Happy New Year! Happy 2012!
It’s funny how messages can come to us–often in the most unexpected of ways and times. The New Year, with all its overflowing energy and positivity and hope, is always a good time to receive messages. And because I’ve specifically asked for them, I’m keeping myself open to new input from the Universe.
This time, it spoke to me through an animated movie called Tangled.
So there I was, waiting for the clock to strike Twelve, while watching whatever was on at Star Movies. Tangled, as I discovered, is a different take on the story of Rapunzel, the princess who has been kept in a tower for 18 years and whose (extremely) long hair possessed magical powers.
In the story woven by the creators of Tangled, Rapunzel for 18 years has been watching from her window an annual light show caused by the sending out of thousands of lanterns onto the nighttime sky.

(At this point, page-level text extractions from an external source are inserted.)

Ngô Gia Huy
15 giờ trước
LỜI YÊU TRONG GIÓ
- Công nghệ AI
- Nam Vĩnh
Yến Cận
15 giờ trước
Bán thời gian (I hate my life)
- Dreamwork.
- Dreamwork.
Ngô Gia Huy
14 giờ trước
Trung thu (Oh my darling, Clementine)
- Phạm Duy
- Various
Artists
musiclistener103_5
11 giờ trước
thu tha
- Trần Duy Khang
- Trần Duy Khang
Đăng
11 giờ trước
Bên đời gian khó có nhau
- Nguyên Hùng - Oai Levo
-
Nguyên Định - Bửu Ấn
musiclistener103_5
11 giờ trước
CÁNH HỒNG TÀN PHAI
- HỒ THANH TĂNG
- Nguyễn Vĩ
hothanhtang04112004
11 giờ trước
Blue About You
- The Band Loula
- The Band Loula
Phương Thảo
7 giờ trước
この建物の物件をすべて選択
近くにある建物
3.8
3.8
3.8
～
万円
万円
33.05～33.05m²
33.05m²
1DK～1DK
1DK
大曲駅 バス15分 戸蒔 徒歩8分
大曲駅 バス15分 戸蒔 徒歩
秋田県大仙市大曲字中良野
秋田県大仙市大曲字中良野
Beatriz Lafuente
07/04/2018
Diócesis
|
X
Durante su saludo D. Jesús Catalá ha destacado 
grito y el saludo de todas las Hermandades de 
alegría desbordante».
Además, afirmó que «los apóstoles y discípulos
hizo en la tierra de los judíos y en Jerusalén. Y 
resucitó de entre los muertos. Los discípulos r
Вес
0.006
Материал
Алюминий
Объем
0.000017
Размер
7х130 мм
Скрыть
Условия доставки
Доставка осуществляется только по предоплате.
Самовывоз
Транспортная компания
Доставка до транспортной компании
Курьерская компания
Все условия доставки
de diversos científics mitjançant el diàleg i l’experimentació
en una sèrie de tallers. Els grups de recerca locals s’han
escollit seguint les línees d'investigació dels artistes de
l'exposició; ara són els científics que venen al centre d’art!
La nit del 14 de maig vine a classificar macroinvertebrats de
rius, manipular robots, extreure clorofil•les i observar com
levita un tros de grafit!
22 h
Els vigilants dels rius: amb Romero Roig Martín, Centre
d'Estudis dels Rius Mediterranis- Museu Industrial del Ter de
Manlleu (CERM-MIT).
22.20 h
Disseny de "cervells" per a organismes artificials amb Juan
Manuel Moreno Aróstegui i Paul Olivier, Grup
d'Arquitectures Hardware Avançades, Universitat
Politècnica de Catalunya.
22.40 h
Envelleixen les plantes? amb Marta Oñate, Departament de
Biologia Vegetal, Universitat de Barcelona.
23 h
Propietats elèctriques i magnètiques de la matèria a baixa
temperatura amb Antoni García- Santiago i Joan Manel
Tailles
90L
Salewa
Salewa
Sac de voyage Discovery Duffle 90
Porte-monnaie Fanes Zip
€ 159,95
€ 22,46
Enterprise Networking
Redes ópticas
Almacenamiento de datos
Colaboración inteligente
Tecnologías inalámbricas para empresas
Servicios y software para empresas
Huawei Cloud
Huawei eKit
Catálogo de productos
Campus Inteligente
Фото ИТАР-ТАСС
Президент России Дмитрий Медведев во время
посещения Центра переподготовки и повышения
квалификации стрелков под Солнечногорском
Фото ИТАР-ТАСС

It has been a long-held dream of hers to see the lights from outside her tower. Thanks to a runaway thief–not a prince–named “Flynn Rider” (“Eugene” in his non-thieving life), Rapunzel manages to escape and prime herself for the show of her life.
Shortly before the light show, while on a boat by the river (which Eugene had said would give Rapunzel “the best seats in the house”), Rapunzel turns anxious and asks Eugene (and I loosely paraphrase based on what I remember from the dialogue):
“I’ve dreamed about this my whole life. What if it’s not like what I expected it to be?”
“It will be,” Eugene reassures her.
“What if it is? What next?”
“You go find yourself a new dream.”
At that moment, it hit me. What if this dream phase is over for me and it’s time to move to a new one? What if I’ve gone as far as I could for this particular dream but now have to leave it in order to pursue other dreams? People grow up, change, evolve–why can’t dreams?
A large part of me hurt to realize this because I know that letting go of this dream will mean letting a big part of myself die, possibly hurting a lot of people in the process. But I also can no longer pretend that what I used to want a few years ago still holds true now. Maybe there are still parts that I want, but maybe there are also parts that need to change.
All growing up involves some pain, right? But won’t it be more painful to hold ourselves back and just let ourselves wither away?
Then, as with many animated movies, the theme song came on and I just had to jot down the chorus:
And at last I see the light
And it’s like the fog has lifted
And at last I see the light
And it’s like the sky is new
And it’s warm and real and bright
And the world has somehow shifted
All I want
Everything is different
Now that I see you
A new year has arrived; new energies are upon us. And maybe, just maybe, the time is ripe to find a new dream.